As people age, their muscles often weaken, leading to increased risks in daily activities such as getting out of bed. Sarcopenia, or low muscle mass in older adults, is a significant health concern that increases the likelihood of hospitalization and susceptibility to falls and fractures.
Alessandra Sacco, PhD, dean of the Sanford Burnham Prebys Medical Discovery Institute Graduate School of Biomedical Sciences and professor in the Center for Cardiovascular and Muscular Diseases, stated: "The progressive loss of skeletal muscle mass and function are indicators of poor survival in patients." She added, "It is absolutely crucial that we are able to develop strategies to maintain muscle as we age."
On December 5, 2025, Sacco and her research team published findings in Communications Biology identifying a protein called tenascin-C (TnC) as important for maintaining functional muscle stem cells needed for muscle regeneration. The study showed that TnC levels decrease with age, which contributes to a decline in both muscle stem cells and the ability to repair muscle tissue.
Previous research by the team indicated that pathways active during embryonic development are reused during tissue repair. Sacco explained: "TnC normally is not really expressed in healthy adult muscle, but it goes up rapidly after an injury to reactivate the programs needed for regeneration and repair." She continued: "We wanted to understand how TnC influenced stem cells that are primarily responsible for muscle regeneration, and how this relationship was affected by aging."
In experiments using mice lacking TnC, researchers observed fewer muscle stem cells compared to normal mice. Cecchini noted: "The stem cells also were less able to make new stem cells and maintain an adequate population, and this resulted in defects in their ability to repair injured muscle."
Further investigation revealed that support cells known as fibroadipogenic progenitors secrete TnC. Sacco said: "We found that support cells called fibroadipogenic progenitors were secreting TnC, which made sense given the known role of these during muscle regeneration." The team also discovered that TnC interacts with muscle stem cells through a receptor called Annexin A2.
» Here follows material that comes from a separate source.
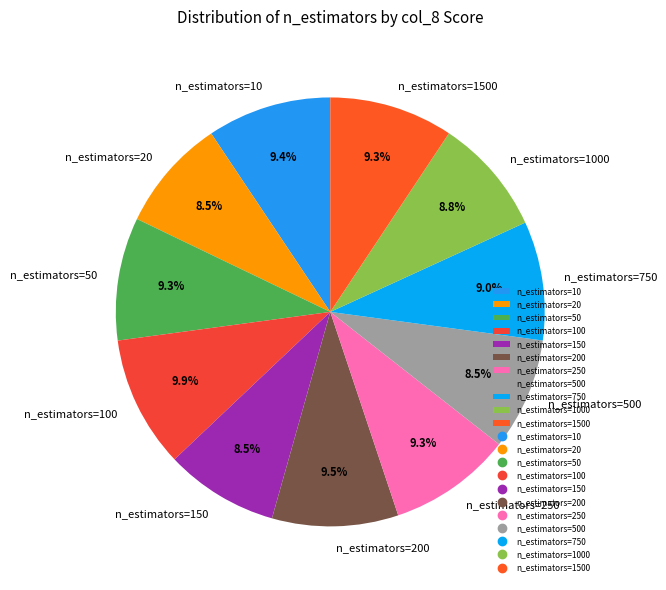

To the nearest percent, what percentage of the pie is n_estimators=250?

9%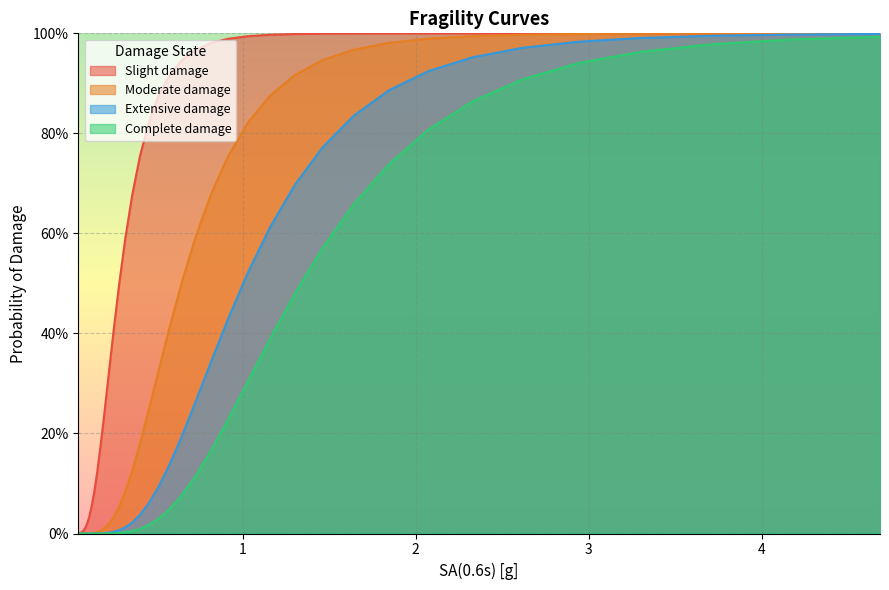

True or false: Complete_damage has more than 2 interior local peaks.

False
"Revealing these players is a bit like identifying musicians in an orchestra," Cecchini said. "Just as each instrument contributes to the overall composition, now we can learn more about how different signals from each cell type are coordinated to repair muscle."
The study found that aged mice had lower levels of TnC and reduced ability for their muscle stem cells to migrate toward injury sites. Treating aged mouse muscle stem cells with TnC improved this defect. Sacco summarized: "We've shown that mice lacking TnC exhibit a premature aging phenotype, and that restoring TnC may be a therapeutic strategy for age-related muscle loss."
However, delivering TnC therapeutically remains challenging due to its size; further research will focus on finding effective delivery methods. Sacco's team continues work on potential solutions.
"Our overall goal is to contribute to a greater quality of life as we age," Cecchini said.
Sacco concluded: "Advances in science, medicine and public health have considerably extended the average lifespan. Now we need to make the same improvements to the healthspan, beginning by addressing frailty, falls and fractures."